The Song of Songs (part two)

The Song of Songs (part two)

The secular reading of The Song of Songs identifies it not only as a great love poem, but indeed as an erotic poem. From its first passages it uses both frank and euphemistic language to describe the attraction between the two enamored speakers. This, of course, presents a problem for the allegorical religious reading. The sages and many scholars since have attempted to coax a more chaste meaning from the poem and they have done so by noting The Song's frequent references to the natural beauty of the land of Israel. If Shir Ha'Shirim is indeed a metaphor for the love between God and Israel, that love is depicted as no less intimate, exclusive and sacred than the love between a husband and wife.

I have decided to apply some of my own translations to this reading of The Song of Songs, as some of the older translations (as is typical) lose some of the meaning in their attempts to adhere to certain conventions. Most namely, there is a tendency in Hebrew to English translation to add verbs that are not present in the text to compensate for the difficulties of making English phrases out of Hebrew words in the past and future tenses. For example, the poem begins with a purely sensual line that is often translated, "Let him kiss me with the kisses of his mouth" when in the Hebrew line there is no mention of the word "let" or "allow" or any other command verb. It is simply a future-tense version of the verb "to kiss". A more accurate translation is, "Would that his mouth kisses me- your adoration is better than wine".

This first line, excluding the title line, sets the tone for the rest of the poem. It is a luxurious piece that goes to great lengths to include multiple references to all kinds of finery. The lovers compare one another to wine, royal textiles, grand chariots and treasured spices. It almost feels like a precursor to a modern rapper bragging about how fine his girlfriend is. What's really interesting is that neither of the two loves in The Song of Songs are particularly wealthy. At best, they would be considered middle class. The male speaker is a shepherd and the female a worker in her family's vineyard. She even comments with some embarrassment about how dark her complexion is for having worked out in the sun all her life. For our purposes, I will be referring to the two speakers as Dodi (the man) and Rayati (the woman) from now on, as that is how they refer to one another.

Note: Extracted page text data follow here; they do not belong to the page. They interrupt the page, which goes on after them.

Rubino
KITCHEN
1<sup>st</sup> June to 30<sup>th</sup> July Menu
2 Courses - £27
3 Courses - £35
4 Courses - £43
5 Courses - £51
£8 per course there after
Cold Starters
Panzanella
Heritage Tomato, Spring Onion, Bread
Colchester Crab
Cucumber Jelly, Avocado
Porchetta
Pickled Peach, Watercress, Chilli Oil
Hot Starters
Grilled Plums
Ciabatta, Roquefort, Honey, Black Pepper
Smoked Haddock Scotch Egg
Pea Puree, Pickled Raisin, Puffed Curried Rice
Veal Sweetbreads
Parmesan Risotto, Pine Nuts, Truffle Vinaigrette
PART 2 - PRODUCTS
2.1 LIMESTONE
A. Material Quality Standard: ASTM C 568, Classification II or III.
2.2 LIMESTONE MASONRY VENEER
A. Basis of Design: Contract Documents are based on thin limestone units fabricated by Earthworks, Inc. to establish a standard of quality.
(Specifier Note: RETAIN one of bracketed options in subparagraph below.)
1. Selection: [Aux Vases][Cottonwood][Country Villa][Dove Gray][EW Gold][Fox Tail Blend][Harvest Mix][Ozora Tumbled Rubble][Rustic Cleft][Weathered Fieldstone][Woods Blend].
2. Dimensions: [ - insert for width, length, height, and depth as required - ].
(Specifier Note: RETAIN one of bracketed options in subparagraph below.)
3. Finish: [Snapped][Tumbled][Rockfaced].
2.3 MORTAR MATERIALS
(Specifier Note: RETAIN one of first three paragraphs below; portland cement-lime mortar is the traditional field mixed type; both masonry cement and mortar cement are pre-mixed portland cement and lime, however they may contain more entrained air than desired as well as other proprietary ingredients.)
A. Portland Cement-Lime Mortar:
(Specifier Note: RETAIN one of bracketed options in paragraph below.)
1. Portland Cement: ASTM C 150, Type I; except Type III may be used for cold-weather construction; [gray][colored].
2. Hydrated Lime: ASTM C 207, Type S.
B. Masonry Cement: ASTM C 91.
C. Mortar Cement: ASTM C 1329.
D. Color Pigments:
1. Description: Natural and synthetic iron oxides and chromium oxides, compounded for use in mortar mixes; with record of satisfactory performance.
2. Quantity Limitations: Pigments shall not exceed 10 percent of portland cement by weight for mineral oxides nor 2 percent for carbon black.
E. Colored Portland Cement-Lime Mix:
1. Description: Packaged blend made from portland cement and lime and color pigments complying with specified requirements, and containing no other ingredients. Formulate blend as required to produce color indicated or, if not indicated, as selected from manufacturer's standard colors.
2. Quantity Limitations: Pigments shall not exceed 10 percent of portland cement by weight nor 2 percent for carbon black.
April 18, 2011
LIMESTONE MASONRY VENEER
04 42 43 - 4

At the beginning of the romance when Dodi and Rayati are first flirting, it is during a period of social awakening for Rayati. She has just been called into the company of the king, invited to "sit at his table" as the saying goes. It is never entirely clear whether this means Solomon has taken her as a concubine or not, though that always looms as a distinct possibility. As of the first chapter, things seem fairly innocent between the king and Rayati. Taken from her hard life as the last and least privileged child of her family and shown luxury, Rayati begins to want more for herself. She describes being forced through disrespect and malice to tend her brothers' vineyards and says, "But my own vineyard, I have not tended." This image of vineyards pops up elsewhere in the poem and is a clear symbol of personal prosperity, happiness and pleasure.

Rayati sits at the king's table, pondering her own fulfillment and how it relates to the young shepherd she calls Dodi. As she contemplates organizing a meeting with him she says, Nirdi natav rekho, "My spikenard (or possibly lavender) sent out its fragrance". The term Nird refers to a flower, most likely the spikenard, aka the muskroot, a plant that at that time would have been associated with India (it is not native to the Levant) and was used to make a perfume but also had some use as a prenatal health herb. It is very easy to read a sexual undertone in this line, especially since the lines that follow also more overtly reference body parts. For those looking for the religious reading, Dodi closes the chapter by referring to various features of the Israeli countryside as the couch and house he shares with Rayati. Plainly, if God and Israel are husband and wife, then the land itself is their home and bedchamber.